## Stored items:

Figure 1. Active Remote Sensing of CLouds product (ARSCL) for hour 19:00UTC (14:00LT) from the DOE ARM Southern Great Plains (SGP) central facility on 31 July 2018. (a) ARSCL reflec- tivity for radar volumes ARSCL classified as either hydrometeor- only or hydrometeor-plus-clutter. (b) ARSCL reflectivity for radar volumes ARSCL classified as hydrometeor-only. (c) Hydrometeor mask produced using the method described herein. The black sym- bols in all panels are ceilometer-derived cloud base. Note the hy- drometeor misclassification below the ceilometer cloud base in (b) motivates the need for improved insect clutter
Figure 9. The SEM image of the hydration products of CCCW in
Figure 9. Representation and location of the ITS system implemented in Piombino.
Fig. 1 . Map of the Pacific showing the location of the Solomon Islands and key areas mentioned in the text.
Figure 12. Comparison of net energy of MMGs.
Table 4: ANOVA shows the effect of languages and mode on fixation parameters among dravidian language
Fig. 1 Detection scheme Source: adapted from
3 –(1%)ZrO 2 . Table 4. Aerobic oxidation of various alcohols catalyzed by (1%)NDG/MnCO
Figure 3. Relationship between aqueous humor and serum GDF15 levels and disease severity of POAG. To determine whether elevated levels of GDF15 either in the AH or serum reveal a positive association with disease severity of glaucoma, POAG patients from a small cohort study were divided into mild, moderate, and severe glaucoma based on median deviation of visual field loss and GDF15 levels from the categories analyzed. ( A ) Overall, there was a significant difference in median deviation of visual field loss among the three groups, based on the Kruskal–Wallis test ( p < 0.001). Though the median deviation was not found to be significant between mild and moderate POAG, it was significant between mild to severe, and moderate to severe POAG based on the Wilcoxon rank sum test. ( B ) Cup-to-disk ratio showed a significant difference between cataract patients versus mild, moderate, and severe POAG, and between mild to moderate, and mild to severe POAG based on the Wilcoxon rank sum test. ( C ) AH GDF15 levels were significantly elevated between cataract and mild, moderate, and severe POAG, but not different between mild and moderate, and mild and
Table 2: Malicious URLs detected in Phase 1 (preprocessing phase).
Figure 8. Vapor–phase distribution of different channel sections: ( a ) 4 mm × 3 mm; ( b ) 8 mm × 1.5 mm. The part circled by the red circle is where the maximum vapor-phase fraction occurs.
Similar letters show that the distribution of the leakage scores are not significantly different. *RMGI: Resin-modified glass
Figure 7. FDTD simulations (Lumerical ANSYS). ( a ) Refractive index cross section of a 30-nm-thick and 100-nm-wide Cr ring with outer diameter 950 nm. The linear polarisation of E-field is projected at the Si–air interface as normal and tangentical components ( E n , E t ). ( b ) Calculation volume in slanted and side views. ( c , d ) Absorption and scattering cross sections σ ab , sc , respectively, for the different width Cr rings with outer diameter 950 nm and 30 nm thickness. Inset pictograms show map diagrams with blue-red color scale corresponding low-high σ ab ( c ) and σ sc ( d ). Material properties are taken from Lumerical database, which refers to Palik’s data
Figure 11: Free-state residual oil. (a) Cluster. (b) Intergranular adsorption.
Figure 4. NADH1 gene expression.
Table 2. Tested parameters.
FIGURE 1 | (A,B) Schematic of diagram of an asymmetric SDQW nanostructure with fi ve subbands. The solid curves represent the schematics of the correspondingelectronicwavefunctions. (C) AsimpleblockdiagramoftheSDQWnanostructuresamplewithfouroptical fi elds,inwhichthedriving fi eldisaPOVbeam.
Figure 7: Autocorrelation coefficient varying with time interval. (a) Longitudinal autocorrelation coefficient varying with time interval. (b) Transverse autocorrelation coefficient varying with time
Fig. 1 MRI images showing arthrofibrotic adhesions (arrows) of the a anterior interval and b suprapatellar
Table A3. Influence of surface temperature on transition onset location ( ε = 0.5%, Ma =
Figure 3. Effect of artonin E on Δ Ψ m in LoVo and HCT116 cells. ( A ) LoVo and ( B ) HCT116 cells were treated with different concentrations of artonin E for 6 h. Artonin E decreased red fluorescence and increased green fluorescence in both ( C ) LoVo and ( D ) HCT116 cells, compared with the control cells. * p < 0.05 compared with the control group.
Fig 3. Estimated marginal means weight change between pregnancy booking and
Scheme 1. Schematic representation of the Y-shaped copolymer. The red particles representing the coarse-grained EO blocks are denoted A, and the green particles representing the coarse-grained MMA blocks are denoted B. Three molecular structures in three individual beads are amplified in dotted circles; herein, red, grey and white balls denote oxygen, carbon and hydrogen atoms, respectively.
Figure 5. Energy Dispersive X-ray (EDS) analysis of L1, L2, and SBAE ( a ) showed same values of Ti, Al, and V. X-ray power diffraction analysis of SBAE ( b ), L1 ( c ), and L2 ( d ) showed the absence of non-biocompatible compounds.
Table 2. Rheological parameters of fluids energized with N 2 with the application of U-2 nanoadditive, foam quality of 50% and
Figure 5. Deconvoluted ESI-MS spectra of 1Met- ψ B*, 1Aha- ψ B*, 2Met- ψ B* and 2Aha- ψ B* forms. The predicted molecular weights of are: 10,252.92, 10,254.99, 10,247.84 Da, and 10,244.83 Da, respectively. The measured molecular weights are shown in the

## Work task:
If a line above contains the word "location", it counts; state how many lines count, and nothing more.

## Your solution:
3